Exercise aim - Reproduce each entry exactly as it reads. Leave the images out.

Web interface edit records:
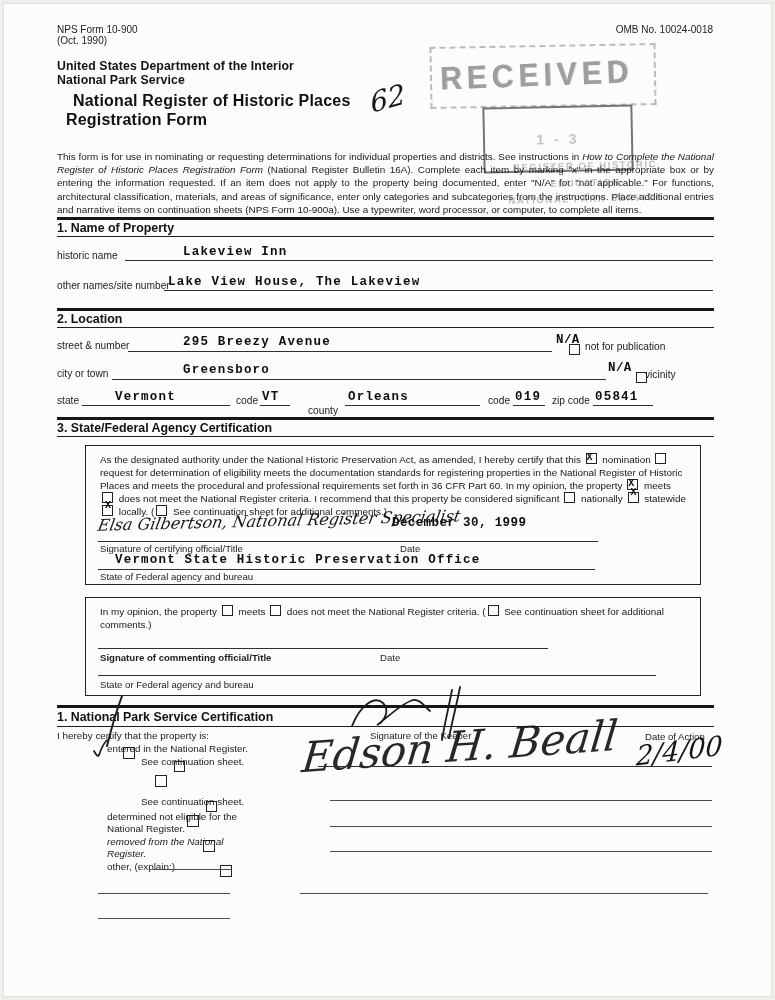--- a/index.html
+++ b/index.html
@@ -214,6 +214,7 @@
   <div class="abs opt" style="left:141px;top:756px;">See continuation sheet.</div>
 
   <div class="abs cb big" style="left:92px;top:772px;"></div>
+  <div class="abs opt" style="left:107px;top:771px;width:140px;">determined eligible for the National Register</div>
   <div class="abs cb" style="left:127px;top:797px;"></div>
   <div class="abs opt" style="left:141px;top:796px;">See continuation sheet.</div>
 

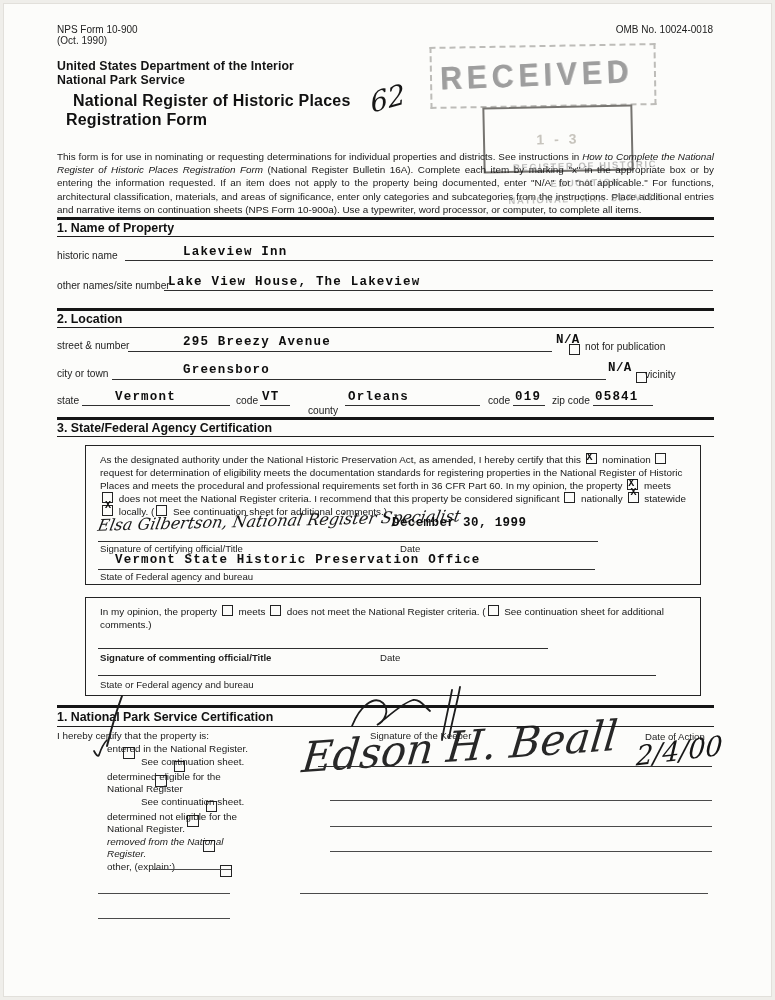--- a/index.html
+++ b/index.html
@@ -222,7 +222,7 @@
   <div class="abs opt" style="left:107px;top:811px;width:160px;">determined not eligible for the National Register.</div>
 
   <div class="abs cb big" style="left:92px;top:837px;"></div>
-  <div class="abs opt" style="left:107px;top:836px;width:135px;font-style:italic;">removed from the National Register.</div>
+  <div class="abs opt" style="left:107px;top:836px;width:135px;">removed from the National Register.</div>
 
   <div class="abs cb big" style="left:92px;top:862px;"></div>
   <div class="abs opt" style="left:107px;top:861px;">other, (explain:)</div>

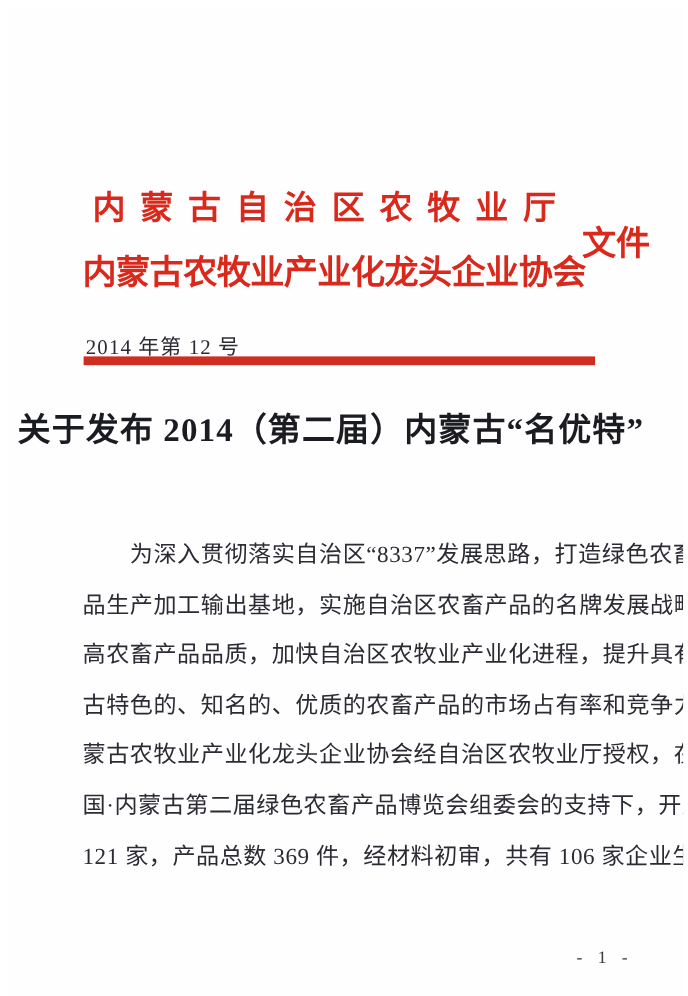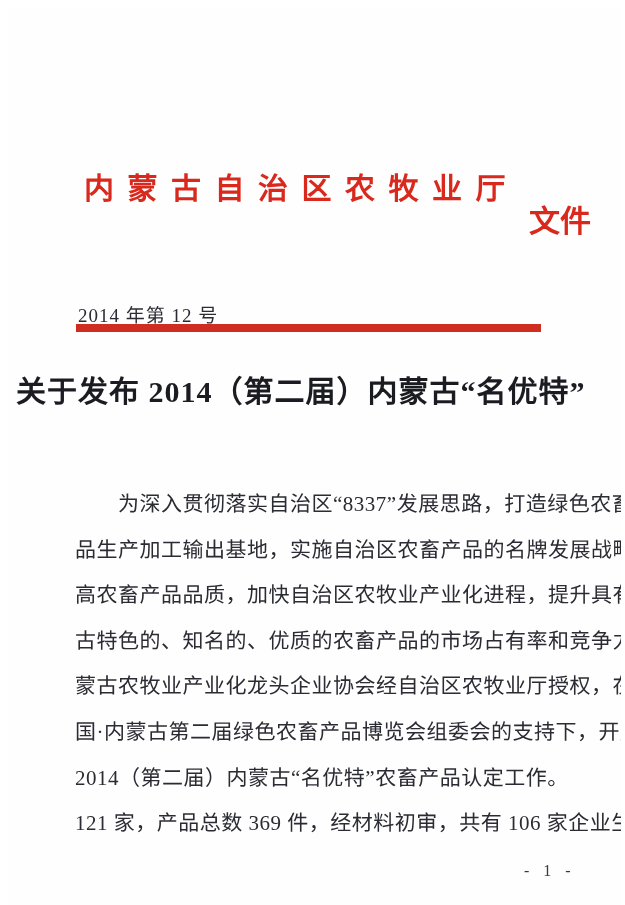--- a/index.html
+++ b/index.html
@@ -126,6 +126,7 @@
 
   <div class="hdr-doctype">文件</div>
 
+  <div class="hdr-line2">内蒙古农牧业产业化龙头企业协会</div>
 
   <div class="doc-number">2014 年第 12 号</div>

Response for this exercise -
--- a/index.html
+++ b/index.html
@@ -214,6 +214,7 @@
   <div class="abs opt" style="left:141px;top:756px;">See continuation sheet.</div>
 
   <div class="abs cb big" style="left:92px;top:772px;"></div>
+  <div class="abs opt" style="left:107px;top:771px;width:140px;">determined eligible for the National Register</div>
   <div class="abs cb" style="left:127px;top:797px;"></div>
   <div class="abs opt" style="left:141px;top:796px;">See continuation sheet.</div>
 

--- a/index.html
+++ b/index.html
@@ -222,7 +222,7 @@
   <div class="abs opt" style="left:107px;top:811px;width:160px;">determined not eligible for the National Register.</div>
 
   <div class="abs cb big" style="left:92px;top:837px;"></div>
-  <div class="abs opt" style="left:107px;top:836px;width:135px;font-style:italic;">removed from the National Register.</div>
+  <div class="abs opt" style="left:107px;top:836px;width:135px;">removed from the National Register.</div>
 
   <div class="abs cb big" style="left:92px;top:862px;"></div>
   <div class="abs opt" style="left:107px;top:861px;">other, (explain:)</div>

--- a/index.html
+++ b/index.html
@@ -126,6 +126,7 @@
 
   <div class="hdr-doctype">文件</div>
 
+  <div class="hdr-line2">内蒙古农牧业产业化龙头企业协会</div>
 
   <div class="doc-number">2014 年第 12 号</div>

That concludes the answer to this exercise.